Thank you. We have some questions from the webcast. The first one is from Pablo from MetLife, and it says, "Could you give us some guidance on the CapEx that will be deployed during 2022, 2023 and 2024?"
Yes. Thank you, Pablo. We are committed to fulfilling 100% of our obligations to the Government of Mexico and the Government of Jamaica. In the case of Jamaica, we are in negotiation, but regardless, we are making significant investments in these airports for Montego Bay and Kingston. For Mexico, we have a considerable challenge this year in real terms; we expect to deploy around Ps 6 billion as part of the MDP, and we are undertaking significant investment projects in commercial sectors. As Raul mentioned, we are under construction for a mixed-use building, which will feature 180 hotel rooms, corporate offices, and commercial areas in Guadalajara Airport. We are currently funding projects at Los Cabos Airport, and these represent considerable investments for 2022. If we look ahead to the next three years—2022, 2023, and 2024—we project total investments of about Ps 15 billion. This will depend on inflation and the performance of commercial projects as well.
Thank you, Saul. The next question, also from Pablo, states: "Are you planning to incur more debt ahead, following your upcoming bond issuance in the next few weeks?"
Yes, Pablo, we are going to raise additional funds. Our plan is to maintain a specific leverage level. Of course, our financial strategy is aimed at leveraging 100% of our obligations, and we will refinance all our existing bonds as such. We will implement this strategy for upcoming maturities, having Ps 1.5 billion in bond debt maturity in March and an additional Ps 2.3 billion in maturities scheduled for November. We will finance all these obligations, maintaining the same leverage strategy.

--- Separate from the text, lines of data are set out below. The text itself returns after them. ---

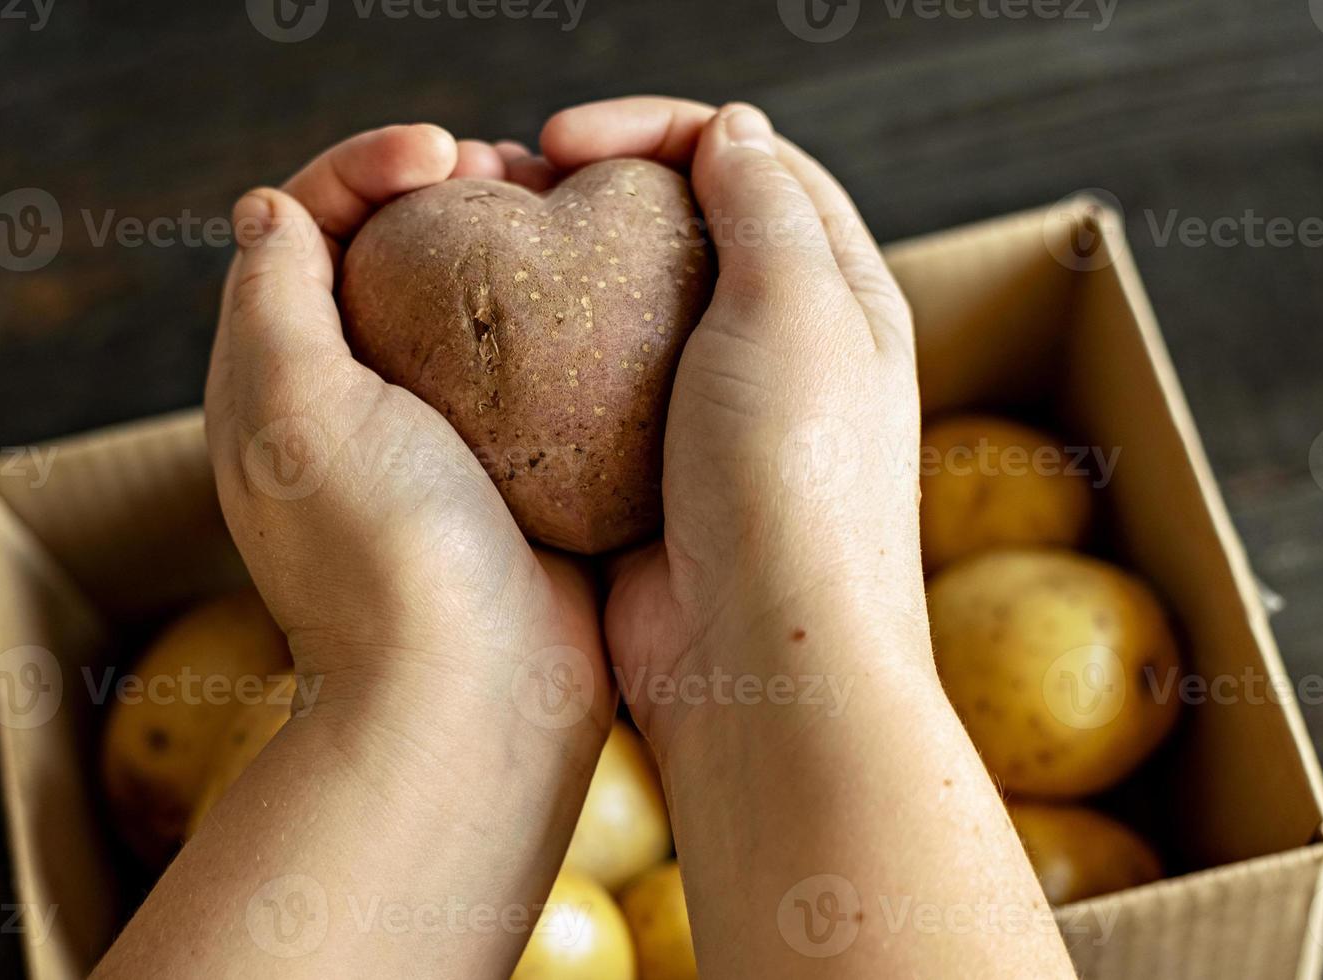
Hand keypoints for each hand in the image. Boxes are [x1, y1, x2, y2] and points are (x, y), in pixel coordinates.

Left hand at [204, 125, 610, 744]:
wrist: (475, 698)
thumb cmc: (381, 558)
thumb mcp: (297, 411)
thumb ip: (274, 296)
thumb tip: (271, 207)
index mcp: (284, 378)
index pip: (309, 225)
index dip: (366, 166)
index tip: (443, 154)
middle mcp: (354, 401)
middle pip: (392, 253)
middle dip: (444, 190)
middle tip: (506, 169)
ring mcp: (442, 438)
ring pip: (471, 305)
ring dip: (510, 245)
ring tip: (558, 210)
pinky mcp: (516, 469)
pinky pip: (537, 368)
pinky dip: (564, 318)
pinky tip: (607, 296)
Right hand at [540, 98, 928, 746]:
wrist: (758, 658)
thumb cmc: (795, 479)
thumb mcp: (796, 306)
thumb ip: (763, 204)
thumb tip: (731, 130)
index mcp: (835, 295)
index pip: (751, 165)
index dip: (660, 128)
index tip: (566, 140)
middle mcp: (775, 350)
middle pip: (679, 231)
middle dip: (596, 193)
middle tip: (513, 188)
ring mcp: (703, 418)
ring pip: (619, 313)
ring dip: (558, 276)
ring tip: (487, 256)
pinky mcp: (641, 478)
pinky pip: (580, 397)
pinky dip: (536, 366)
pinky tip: (487, 354)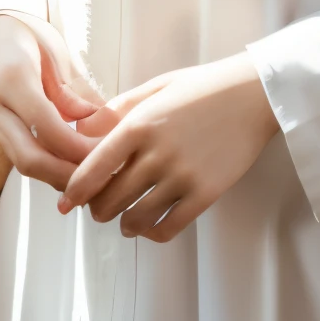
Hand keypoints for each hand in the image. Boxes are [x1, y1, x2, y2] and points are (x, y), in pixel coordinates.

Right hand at [0, 13, 103, 191]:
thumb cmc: (29, 42)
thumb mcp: (55, 55)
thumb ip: (73, 91)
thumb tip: (101, 120)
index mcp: (13, 79)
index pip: (45, 124)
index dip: (76, 145)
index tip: (105, 152)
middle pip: (29, 158)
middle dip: (67, 175)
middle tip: (101, 176)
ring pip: (25, 165)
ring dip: (60, 178)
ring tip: (93, 178)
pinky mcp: (0, 135)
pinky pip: (25, 160)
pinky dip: (51, 170)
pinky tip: (75, 169)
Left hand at [57, 52, 277, 242]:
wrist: (254, 94)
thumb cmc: (202, 88)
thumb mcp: (155, 88)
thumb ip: (117, 109)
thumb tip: (80, 131)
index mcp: (138, 125)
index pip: (93, 170)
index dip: (74, 192)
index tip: (65, 203)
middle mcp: (156, 154)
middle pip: (110, 199)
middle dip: (98, 209)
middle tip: (99, 208)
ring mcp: (182, 176)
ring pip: (137, 218)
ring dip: (125, 225)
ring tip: (125, 221)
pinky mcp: (206, 193)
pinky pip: (169, 227)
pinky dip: (153, 233)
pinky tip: (151, 227)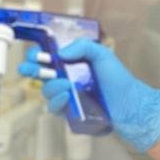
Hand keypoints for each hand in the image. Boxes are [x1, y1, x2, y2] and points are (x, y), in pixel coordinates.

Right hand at [20, 39, 159, 152]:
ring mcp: (68, 97)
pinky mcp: (70, 113)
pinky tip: (66, 96)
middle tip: (29, 69)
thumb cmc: (119, 81)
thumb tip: (60, 53)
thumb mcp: (102, 55)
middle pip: (41, 75)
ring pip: (47, 92)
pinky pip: (55, 109)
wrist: (130, 106)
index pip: (49, 58)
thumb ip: (83, 46)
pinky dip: (58, 102)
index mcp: (73, 65)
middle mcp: (68, 80)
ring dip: (51, 87)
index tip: (35, 55)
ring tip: (65, 84)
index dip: (38, 56)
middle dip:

Thank you. We have another question from Carlos, which asks: "What are your margin expectations going forward, given that traffic is nearing 2019 levels?"
Thank you, Carlos. We expect to see EBITDA margins remain in the same range—69% to 68%. 2021 was an exceptional year, considering pandemic conditions, achieving 69.7%, which stands as one of the highest EBITDA margins in the company's history. For the years ahead, we will continue observing similar margins. We do not anticipate exceeding 70%, as the future expansions will bring operational costs and additional headcount, leading to rising expenses. While we expect to increase commercial revenues and aeronautical revenues, these will correlate with the increased cost of services and operational expenses. To be candid, we expect to maintain margins in the range of 68% to 69% in good years.
Thank you, Saul. The other one was already answered regarding cost controls. So thank you.
Thank you.
Thanks a lot.
And now I would like to turn the floor back over to Mr. Raul Revuelta for any closing remarks.
Thank you very much for your attention. Before I conclude, I just want to mention that the GAP Day 2022 will be held this year in Tijuana. It will take place on March 24 at the Tijuana airport, where we will tour the new terminal processor building and the cross-border bridge. We hope you can join us for a morning of management presentations and more information about future projects and outlook. Please contact our Investor Relations team for more information. Thank you all. Have a nice day.
This does conclude today's program. Thank you for your participation. You may disconnect at any time.